No sábado passado, uma ordem judicial obrigou a Maracanã SA a "retomar as operações de manutenção do estádio imediatamente". Mas o consórcio anunciou que vai apelar da decisão. A Odebrecht, envolvida no mega escândalo de corrupção da Petrobras, tenta abandonar o estádio há meses. A transição não deve ser nada suave.
Flamengo irritado
Dois grupos de compradores franceses estão disputando o estádio: a GL Events se juntou aos ingleses da CSM e aos holandeses da Amsterdam Arena, por um lado. A concorrência vem da Lagardère, que se uniu com a brasileira de marketing esportivo BWA. Os candidatos, porém, demoraram em apresentar as "peças faltantes" à Comissão Avaliadora.

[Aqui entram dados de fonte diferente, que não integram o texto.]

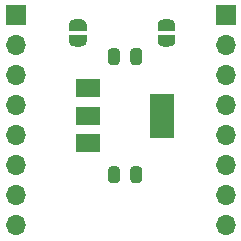
<source format=gbr>
G04 #@! TF.GenerationSoftware,KiCad,Pcbnew,(5.1.9)-1*
G04 #@! TF.CreationDate,2021-04-25T10:49:25+05:30*
G04 #@! TF.ProjectId,LOGIC LEVEL SHIFTER,4c4f4749-4320-44c4-9556-454c20534849,rev?*
G04 #@! TF.SameCoordinates,Original*
G04 #@! TF.FileFunction,Soldermask,Bot*
G04 #@! TF.FilePolarity,Negative*
%FSLAX46Y46*%
G04 Gerber Fmt 4.6, Leading zero omitted, Abs format (unit mm)*
G04 Created by KiCad (PCBNEW (5.1.9)-1) date 2021-04-25 10:49:25*
%MOMM*%
%LPD*%
G01*
G04 APERTURE LIST*
%ADD10R,2.000000X1.500000*%
%ADD11R,2.000000X3.800000*%
%ADD12C,0.100000*%
%ADD13R,1.700000X1.700000*%
%ADD14O,1.700000X1.700000*%
G04 APERTURE END LIST*
D10*
X6350000Y-10950000D03*
X6350000Y-6350000D03*
X6350000Y-8650000D03*
D11*
X12650000Y-8650000D03*
D12*
G36*
X13750000Y-1800000D02*
G01*
X13750000Y-2300000D01*
X13749398Y-2300000D01*
X13749398Y-2324534D01*
X13744588Y-2373365D01*
X13735016Y-2421490D01*
X13720772Y-2468445D01*
X13701995Y-2513778D01*
X13678864Y-2557051D01*
X13651604Y-2597850D01*
X13620476Y-2635779D01*
X13585779Y-2670476D01*
X13547850Y-2701604D01*
X13507051Y-2728864D01*
X13463778Y-2751995D01*
X13418445Y-2770772D01*
X13371490Y-2785016D01*
X13323365Y-2794588D01*
X13274534Y-2799398D01*
X13250000Y-2799398D01*
X13250000Y-2800000D01*
X12750000Y-2800000D01*
X12750000Y-2799398D01*
X12725466Y-2799398D01*
X12676635Y-2794588D01*
X12628510Y-2785016D01*
X12581555Y-2770772D01*
X12536222Y-2751995D01*
X12492949Y-2728864D01*
X12452150Y-2701604D01*
X12414221Y-2670476D01*
X12379524Y-2635779D01*
X12348396Y-2597850D01*
X12321136Y-2557051D01*
X12298005Y-2513778D01*
X12279228Y-2468445D01*
X12264984Y-2421490D01*
X12255412Y-2373365D01*
X12250602Y-2324534D01*
X12250602Y-2300000D01*
X12250000Y-2300000D01*
X12250000Y-1800000D01*
X13750000Y-1800000D01*
G37*
G36*
X12250602Y-1000000D02*
G01*
X12250602Y-975466D01*
X12255412Y-926635D01*
X12264984Y-878510D01*
X12279228Y-831555D01*
X12298005Y-786222D01*
X12321136Y-742949D01*
X12348396Y-702150D01*
X12379524Y-664221D01*
X12414221Y-629524D01*
X12452150Y-598396D01*
X12492949Y-571136D01*
X12536222Y-548005D01*
X12581555Y-529228D01*
X12628510Y-514984D01*
X12676635Y-505412D01*
X12725466Y-500602D01*
X12750000Y-500602D01*
X12750000Y-500000D01*
X13250000Y-500000D01*
X13250000Y-500602D01*
X13274534Y-500602D01*
X13323365Y-505412D01*
X13371490Y-514984D01*
X13418445Y-529228D01*
X13463778Y-548005D01*
X13507051Y-571136D01*
X13547850Y-598396D01*
X13585779Y-629524D01*
X13620476Y-664221D01*
X13651604Y-702150D01*
X13678864Y-742949D01*
X13701995Y-786222D01*
X13720772Y-831555D01*
X13735016Y-878510D01*
X13744588Y-926635D01*
X13749398Y-975466D01*
X13749398Y-1000000D01*
X13750000Y-1000000D01*
X13750000Y-1500000D01*
X12250000Y-1500000D01*
X12250000Y-1000000D01*
X12250602Y-1000000D01*
G37*
G36*
X6250000Y-1800000D02*
G01*
X6250000Y-2300000D01*
X6249398Y-2300000D01*
X6249398Y-2324534D01*
X6244588Y-2373365D01*
X6235016Y-2421490D01*
X6220772Y-2468445D01*
X6201995Y-2513778D01*
X6178864Y-2557051D01*
X6151604Y-2597850D01*
X6120476Y-2635779D01*
X6085779Y-2670476D01*
X6047850Y-2701604D01*
X6007051Y-2728864D01*
X5963778Y-2751995D01*
X5918445Y-2770772D01*
X5871490Y-2785016D01*
X5823365Y-2794588D01*
X5774534Y-2799398D01*
X5750000Y-2799398D01*
X5750000Y-2800000D01*
X5250000Y-2800000D01*
X5250000Y-2799398D01*
X5225466Y-2799398D01*
X5176635Y-2794588D01*
X5128510Y-2785016D01*
X5081555Y-2770772D01*
X5036222Y-2751995D01*
X4992949Y-2728864D01*
X4952150Y-2701604D01*
X4914221Y-2670476D01*
X4879524Y-2635779D01*
X4848396Y-2597850D01*
X4821136Y-2557051D01*
X4798005Y-2513778D01*
X4779228Y-2468445D01*
X4764984Y-2421490D01*
X4755412Y-2373365D01*
X4750602Y-2324534D01*
X4750602Y-2300000D01*
X4750000Y-2300000D01*
X4750000Y-1800000D01*
X6250000Y-1800000D01*
G37*
G36*
X4750602Y-1000000D02*
G01*
X4750602Y-975466D01*
X4755412Y-926635D01*
X4764984Y-878510D01*
X4779228Y-831555D01*
X4798005Y-786222D01*
X4821136Y-742949D01*
X4848396Y-702150D01*
X4879524Y-664221D01*
X4914221Y-629524D01*
X4952150Y-598396D01*
X4992949Y-571136D01*
X5036222Y-548005D01*
X5081555Y-529228D01*
X5128510Y-514984D01*
X5176635Y-505412D01*
X5225466Y-500602D01*
X5250000Y-500602D01*
X5250000Y-500000D01*
X5750000Y-500000D01*
X5750000Y-500602D01*
X5774534Y-500602D01*
X5823365Y-505412D01*
X5871490Y-514984D01*
X5918445Y-529228D01*
X5963778Y-548005D01*
X6007051Y-571136D01*
X6047850Y-598396D01*
X6085779Y-629524D01*
X6120476Y-664221D01*
X6151604Y-702150D01*
X6178864Y-742949D01*
X6201995Y-786222D01*
X6220772Y-831555D01*
X6235016Y-878510D01*
X6244588Y-926635D01*
X6249398Y-975466D01*
X6249398Y-1000000D01*
X6250000Y-1000000D01*
X6250000Y-1500000D01*
X4750000Y-1500000D01*
X4750000Y-1000000D01*
X4750602Y-1000000D01*
G37*
D13*
X18030000Y-150000D03*
D14*
X18030000Y-2690000D03*
X18030000Y-5230000D03*
X18030000Y-7770000D03*
X18030000Y-10310000D03*
X18030000Y-12850000D03*
X18030000Y-15390000D03*
X18030000Y-17930000D03*
X250000Y-17930000D03*
X250000Y-15390000D03*
X250000Y-12850000D03*
X250000Y-10310000D03*
X250000Y-7770000D03*
X250000Y-5230000D03*
X250000Y-2690000D03*
D13*
X250000Y-150000D03*
G36*
G01*
X9050000Y-13193750D02*
X9050000Y-14106250D01*
G75*
G02*
X8806250Y-14350000I-243750J0D01*
G01*
X8318750Y-14350000D01*
G75*
G02*
X8075000Y-14106250I0J243750D01*
G01*
X8075000Y-13193750D01*
G75*
G02*
X8318750Y-12950000I243750J0D01*
G01*
X8806250Y-12950000D01*
G75*
G02*
X9050000Y-13193750I0J-243750D01*
G01*
G37*
G36*
G01*
X10925000Y-13193750D02*
X10925000Y-14106250D01*
G75*
G02*
X10681250Y-14350000I-243750J0D01*
G01*
X10193750Y-14350000D01*
G75*
G02*
X9950000Y-14106250I0J243750D01*
G01*
X9950000Y-13193750D01*
G75*
G02*
X10193750Y-12950000I243750J0D01*
G01*
X10681250Y-12950000D01*
G75*
G02*
X10925000Y-13193750I0J-243750D01*
G01*
G37*
G36*
G01*
X9050000Y-3193750D02*
X9050000Y-4106250D01*
G75*
G02*
X8806250Y-4350000I-243750J0D01*
G01*
X8318750Y-4350000D01*
G75*
G02*
X8075000Y-4106250I0J243750D01*
G01*
X8075000Y-3193750D01*
G75*
G02*
X8318750Y-2950000I243750J0D01*
G01*
X8806250Y-2950000D01*
G75*
G02*
X9050000Y-3193750I0J-243750D01*
G01*
G37*
G36*
G01*
X10925000Y-3193750D02*
X10925000Y-4106250D01*
G75*
G02*
X10681250Y-4350000I-243750J0D01*
G01*
X10193750Y-4350000D01*
G75*
G02*
X9950000Y-4106250I0J243750D01*
G01*
X9950000Y-3193750D01*
G75*
G02*
X10193750Y-2950000I243750J0D01*
G01*
X10681250Y-2950000D01*
G75*
G02*
X10925000Y-3193750I0J-243750D01*
G01*
G37*
M02*

</source>
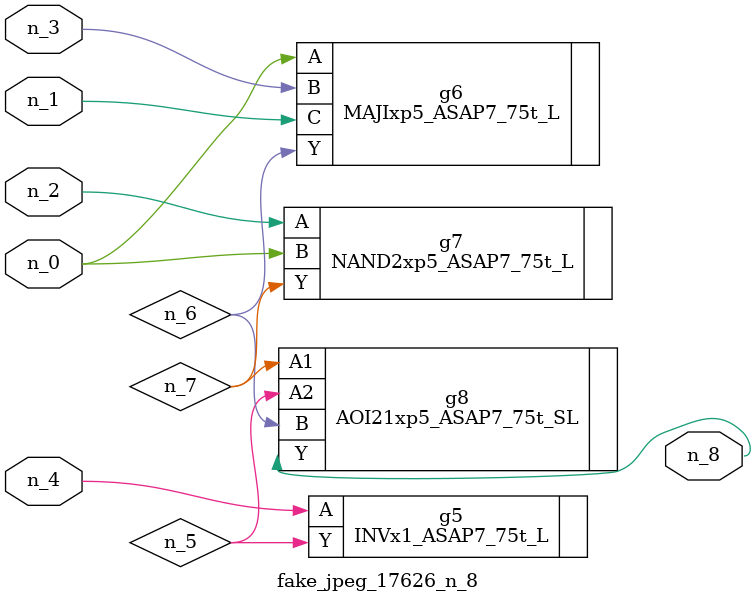
<source format=v>
module fake_jpeg_17626_n_8 (n_3, n_2, n_1, n_0, n_4, n_8);

input n_3;
input n_2;
input n_1;
input n_0;
input n_4;

output n_8;

wire n_6;
wire n_5;
wire n_7;

INVx1_ASAP7_75t_L g5 ( 
.A(n_4),
.Y(n_5)
);

MAJIxp5_ASAP7_75t_L g6 ( 
.A(n_0),
.B(n_3),
.C(n_1),
.Y(n_6)
);

NAND2xp5_ASAP7_75t_L g7 ( 
.A(n_2),
.B(n_0),
.Y(n_7)
);

AOI21xp5_ASAP7_75t_SL g8 ( 
.A1(n_7),
.A2(n_5),
.B(n_6),
.Y(n_8)
);


endmodule
</source>
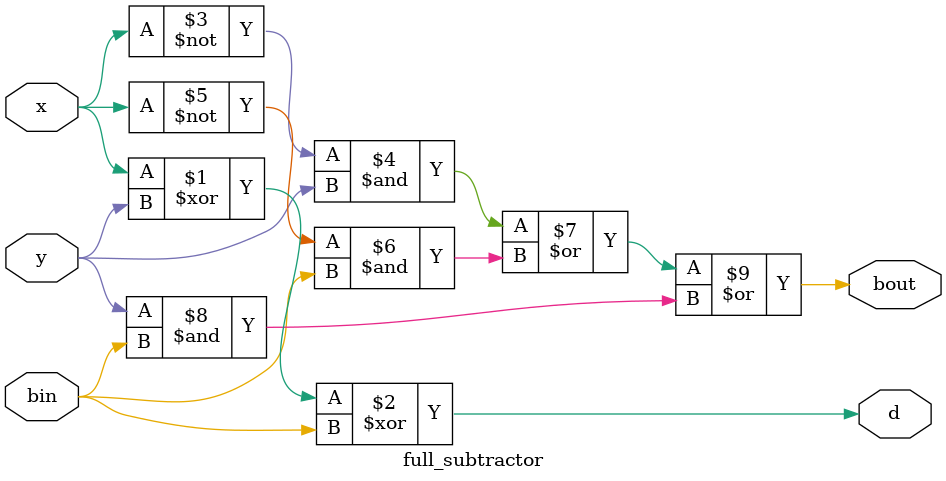
<source format=v>
module full_subtractor(x, y, bin, d, bout);
    input x, y, bin;
    output d, bout;

    assign d = x^y^bin;
    assign bout = (~x&y) | (~x&bin) | (y&bin);
endmodule
</source>
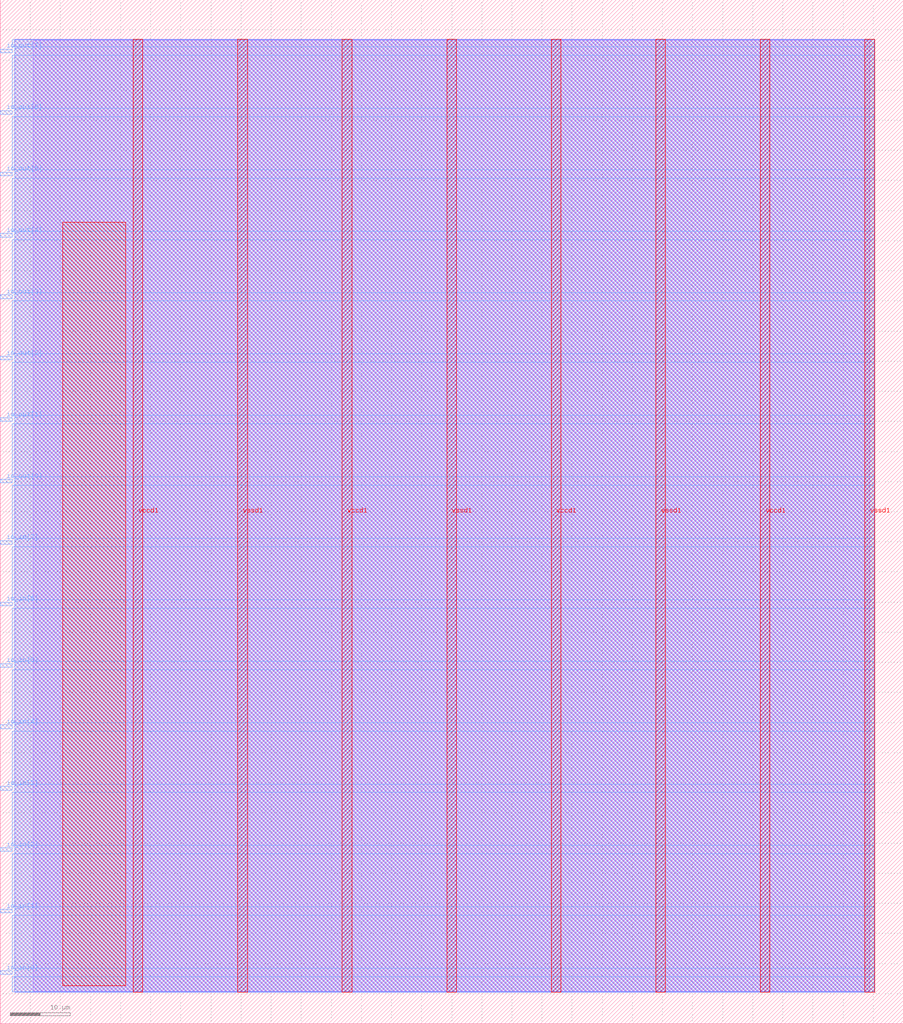
<source format=lef>
VERSION 5.7 ;
  NOWIREEXTENSIONATPIN ON ;
  DIVIDERCHAR "/" ;
  BUSBITCHARS "[]" ;
MACRO user_module_360745091952588801
  CLASS BLOCK ;
  FOREIGN user_module_360745091952588801 ;
  ORIGIN 0.000 0.000 ;
  SIZE 150.000 BY 170.000 ;
  PIN io_in[0]
    DIRECTION INPUT ;
    USE SIGNAL ;
    PORT
      LAYER met3 ;
        RECT 0.000 8.200 2.000 8.800 ;
    END
  END io_in[0]
  PIN io_in[1]
    DIRECTION INPUT ;
    USE SIGNAL ;
    PORT
      LAYER met3 ;
        RECT 0.000 18.400 2.000 19.000 ;
    END
  END io_in[1]
  PIN io_in[2]
    DIRECTION INPUT ;
    USE SIGNAL ;
    PORT
      LAYER met3 ;
        RECT 0.000 28.600 2.000 29.200 ;
    END
  END io_in[2]
  PIN io_in[3]
    DIRECTION INPUT ;
    USE SIGNAL ;
    PORT
      LAYER met3 ;
        RECT 0.000 38.800 2.000 39.400 ;
    END
  END io_in[3]
  PIN io_in[4]
    DIRECTION INPUT ;
    USE SIGNAL ;
    PORT
      LAYER met3 ;
        RECT 0.000 49.000 2.000 49.600 ;
    END
  END io_in[4]
  PIN io_in[5]
    DIRECTION INPUT ;
    USE SIGNAL ;
    PORT
      LAYER met3 ;
        RECT 0.000 59.200 2.000 59.800 ;
    END
  END io_in[5]
  PIN io_in[6]
    DIRECTION INPUT ;
    USE SIGNAL ;
    PORT
      LAYER met3 ;
        RECT 0.000 69.400 2.000 70.000 ;
    END
  END io_in[6]
  PIN io_in[7]
    DIRECTION INPUT ;
    USE SIGNAL ;
    PORT
      LAYER met3 ;
        RECT 0.000 79.600 2.000 80.200 ;
    END
  END io_in[7]
  PIN io_out[0]
    DIRECTION OUTPUT TRISTATE ;
    USE SIGNAL ;
    PORT
      LAYER met3 ;
        RECT 0.000 89.800 2.000 90.400 ;
    END
  END io_out[0]
  PIN io_out[1]
    DIRECTION OUTPUT TRISTATE ;
    USE SIGNAL ;
    PORT
      LAYER met3 ;
        RECT 0.000 100.000 2.000 100.600 ;
    END
  END io_out[1]
  PIN io_out[2]
    DIRECTION OUTPUT TRISTATE ;
    USE SIGNAL ;
    PORT
      LAYER met3 ;
        RECT 0.000 110.200 2.000 110.800 ;
    END
  END io_out[2]
  PIN io_out[3]
    DIRECTION OUTPUT TRISTATE ;
    USE SIGNAL ;
    PORT
      LAYER met3 ;
        RECT 0.000 120.400 2.000 121.000 ;
    END
  END io_out[3]
  PIN io_out[4]
    DIRECTION OUTPUT TRISTATE ;
    USE SIGNAL ;
    PORT
      LAYER met3 ;
        RECT 0.000 130.600 2.000 131.200 ;
    END
  END io_out[4]
  PIN io_out[5]
    DIRECTION OUTPUT TRISTATE ;
    USE SIGNAL ;
    PORT
      LAYER met3 ;
        RECT 0.000 140.800 2.000 141.400 ;
    END
  END io_out[5]
  PIN io_out[6]
    DIRECTION OUTPUT TRISTATE ;
    USE SIGNAL ;
    PORT
      LAYER met3 ;
        RECT 0.000 151.000 2.000 151.600 ;
    END
  END io_out[6]
  PIN io_out[7]
    DIRECTION OUTPUT TRISTATE ;
    USE SIGNAL ;
    PORT
      LAYER met3 ;
        RECT 0.000 161.200 2.000 161.800 ;
    END
  END io_out[7]
  PIN vccd1
    DIRECTION INOUT ;
    USE POWER ;
    PORT
      LAYER met4 ;
        RECT 22.085 5.200 23.685 163.440 ;
    END
    PORT
      LAYER met4 ;
        RECT 56.815 5.200 58.415 163.440 ;
    END
    PORT
      LAYER met4 ;
        RECT 91.545 5.200 93.145 163.440 ;
    END
    PORT
      LAYER met4 ;
        RECT 126.275 5.200 127.875 163.440 ;
    END
  END vccd1
  PIN vssd1
    DIRECTION INOUT ;
    USE GROUND ;
    PORT
      LAYER met4 ;
        RECT 39.450 5.200 41.050 163.440 ;
    END
    PORT
      LAYER met4 ;
        RECT 74.180 5.200 75.780 163.440 ;
    END
    PORT
      LAYER met4 ;
        RECT 108.910 5.200 110.510 163.440 ;
    END
    PORT
      LAYER met4 ;
        RECT 143.640 5.200 145.240 163.440 ;
    END
  END vssd1
  OBS
      LAYER li1 ;
        RECT 5.520 5.355 144.440 163.285 ;
      LAYER met1 ;
        RECT 2.370 5.200 145.240 163.440 ;
      LAYER met2 ;
        RECT 2.390 5.255 145.210 163.385 ;
      LAYER met3 ;
        RECT 2.000 162.200 145.230 163.365 ;
        RECT 2.400 160.800 145.230 162.200 ;
        RECT 2.000 152.000 145.230 160.800 ;
        RECT 2.400 150.600 145.230 152.000 ;
        RECT 2.000 141.800 145.230 150.600 ;
        RECT 2.400 140.400 145.230 141.800 ;
        RECT 2.000 131.600 145.230 140.400 ;
        RECT 2.400 130.200 145.230 131.600 ;
        RECT 2.000 121.400 145.230 130.200 ;
        RECT 2.400 120.000 145.230 121.400 ;
        RECT 2.000 111.200 145.230 120.000 ;
        RECT 2.400 109.800 145.230 111.200 ;
        RECT 2.000 101.000 145.230 109.800 ;
        RECT 2.400 99.600 145.230 101.000 ;
        RECT 2.000 90.800 145.230 99.600 ;
        RECT 2.400 89.400 145.230 90.800 ;
        RECT 2.000 80.600 145.230 89.400 ;
        RECT 2.400 79.200 145.230 80.600 ;
        RECT 2.000 70.400 145.230 79.200 ;
        RECT 2.400 69.000 145.230 70.400 ;
        RECT 2.000 60.200 145.230 69.000 ;
        RECT 2.400 58.800 145.230 60.200 ;
        RECT 2.000 50.000 145.230 58.800 ;
        RECT 2.400 48.600 145.230 50.000 ;
        RECT 2.000 39.800 145.230 48.600 ;
        RECT 2.400 38.400 145.230 39.800 ;
        RECT 2.000 29.600 145.230 38.400 ;
        RECT 2.400 28.200 145.230 29.600 ;
        RECT 2.000 19.400 145.230 28.200 ;
        RECT 2.400 18.000 145.230 19.400 ;
        RECT 2.000 9.200 145.230 18.000 ;
        RECT 2.400 7.800 145.230 9.200 ;
        RECT 2.000 5.275 145.230 7.800 ;
      LAYER met4 ;
        RECT 10.415 6.295 20.865 133.105 ;
  END
END user_module_360745091952588801
END LIBRARY


</source>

O presidente do Flamengo opinou:
– Tivemos sérios problemas com a BWA, que era a responsável pela comercialização de ingressos dos nossos jogos no ano passado. Não tem possibilidade que jogarmos no Maraca se esses atravessadores administrarem o estádio.
A opção agora é um boicote. O maior time carioca pede um papel de protagonismo na gestão do estádio, o que teria sido prometido pela GL Events.
Enquanto isso, os arredores do Maracanã oferecem cenas de desolação. Os turistas não podem visitar o estádio e muitos deles se conformam com selfies na entrada. Se bisbilhotarem pelas portas enferrujadas, conseguem ver o estado ruim do gramado.
Para piorar a situação, a Federação de Futebol do Rio (Ferj) denunciou o roubo de televisões, extintores de incêndio e cadeiras das arquibancadas. O busto do jornalista Mario Filho, falecido em 1966 e que dá nome ao estádio, também foi roubado.